Герцог воспользовался полученными советами. Он неторопливо встал на колени, поочередно поднес к губам края двух пышнейших парчовых платьев, а потом на цыпочках удалился.

Мода, господствовавшая тогда при испанском дворе, его поразила. Открытыми оставались только женское лицо и кончики пальцев. Все прочее скрывали волны ткани. Широчайшие кринолины, огромные воротники, туго стянутые волосы… Де Грамон долго гадал потом, в состоянии ли вообще эти похожие на истуканов женщины двигаться. Обед, на котором ему было позволено присутствовать, нимало не рассеял его недоумение. То есть королева и инфанта безусловно ели, но очень мало и очень медленно. И, разумеется, в полной тишине. А прислуживали им дамы в белом, которые весь обед провели, стоя на коленях! (И выросшую в такой обстановке инфанту Людовик потом вынуждал ездить в одной карете со своими возлюбленными – например, с Луизой де Лавальер или с Монтеспан! Какое унижение!)

…В течение всего обеда де Грамон исподволь бросал взгляды на свою будущую королеву и остался весьма доволен увиденным. Небольшого роста, изящно сложенная, белокожая. А волосы-то, волосы! Как странно распорядилась природа, наградившая испанку такими волнистыми белокурыми локонами! Правда, голоса Марии-Терезии герцог так и не услышал, а о ее нраве мог только догадываться. К сожалению, и де Грамон, и большинство его современников недооценили прекрасную натуру этой женщины. А вернее сказать – она осталась для них тайной за семью печатями. Дело же заключалось в том, что отец инфанты, король Филипп, строго-настрого приказал ей навсегда превратиться в тень своего мужа.

– Дочь моя, – внушал Марии-Терезии родитель, – наша страна еще долго будет зависеть от прихотей Франции.
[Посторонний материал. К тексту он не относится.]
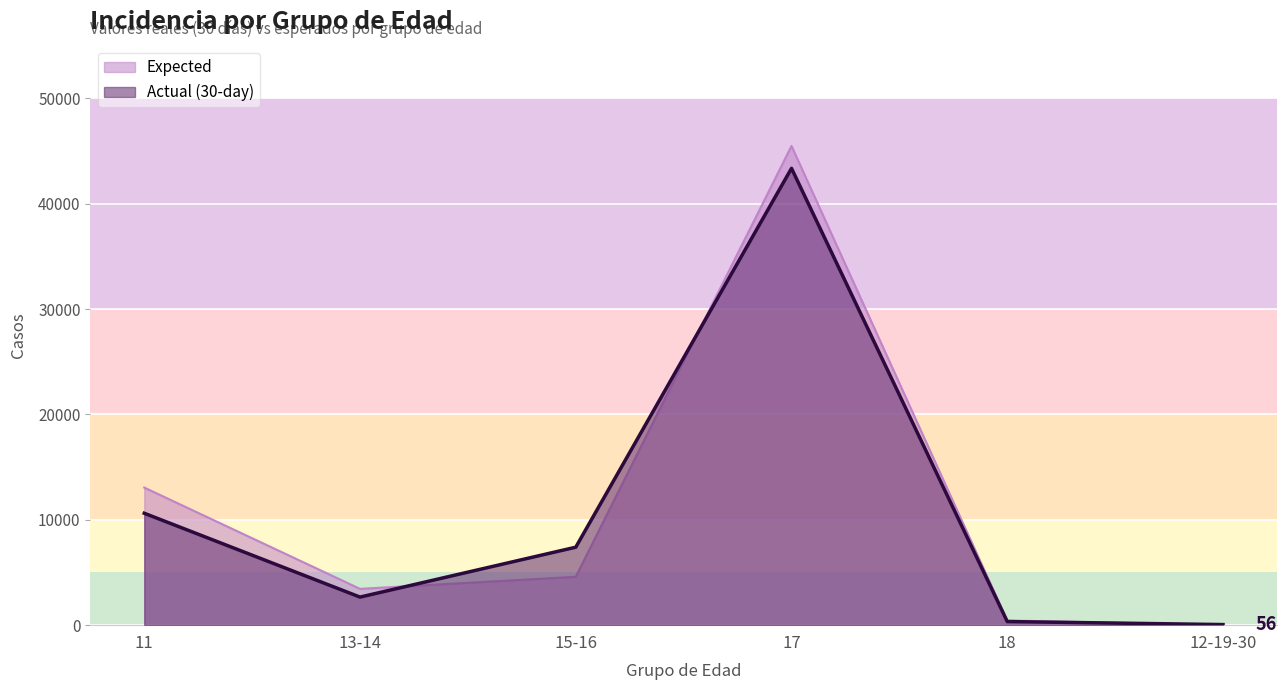

How many times do Actual (30-day) and Expected cross each other?

3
Если тамошний государь действительно возьмет тебя в жены, на что я и твоя мать очень надеемся, ты обязана во всем покорствовать Людовику, который, к сожалению, не отличается покладистостью, и ни в коем случае не перечить ему. Если, конечно, – добавил Филипп, подозрительно глядя на девушку, – ты не хочешь, чтобы Мадрид был разорен, а то и завоеван чужеземцами.
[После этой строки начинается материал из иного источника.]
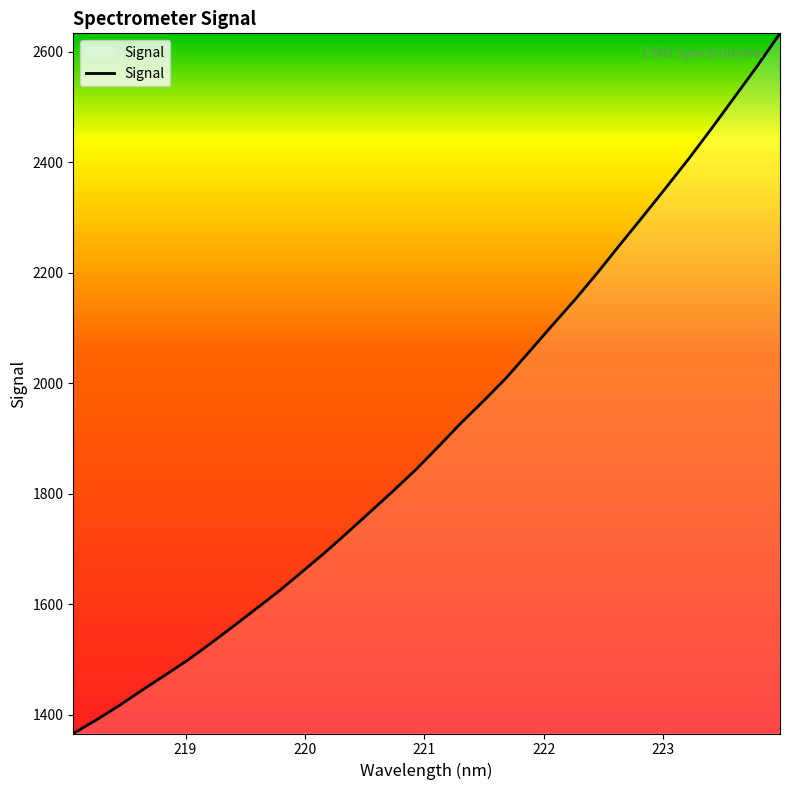

What is the greatest value displayed?

2633.1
Мария-Терезия выразила удивление, что отец даже может такое о ней помыслить, заверила, что все поняла, и удалилась к себе. Она готова была дать любое обещание, лишь бы уехать жить в Париж, представлявшийся ей средоточием веселья. Однако нарушать слово Мария-Терезия вовсе не собиралась. Вот почему эта скромная, умная, набожная и вообще во всех отношениях достойная женщина стала восприниматься французами как разряженная бездушная кукла. И даже Людовик не догадался о том, насколько страстна была по натуре его молчаливая хорошенькая жена и каких трудов ей стоило не выказывать на супружеском ложе свой темперамент. «А вдруг, – думала она с испугом, – Людовик сочтет меня распутной? Пускай уж лучше считает безвольной и недалекой».

Что же до простого народа, то он восхищался милосердием королевы и ее смелостью. Она без опаски входила в чумные и холерные бараки, не гнушалась самой черной работы в госпиталях и помогала ухаживать за искалеченными на полях сражений ранеными. Придворные же за это смеялись над ней и даже ославили слабоумной.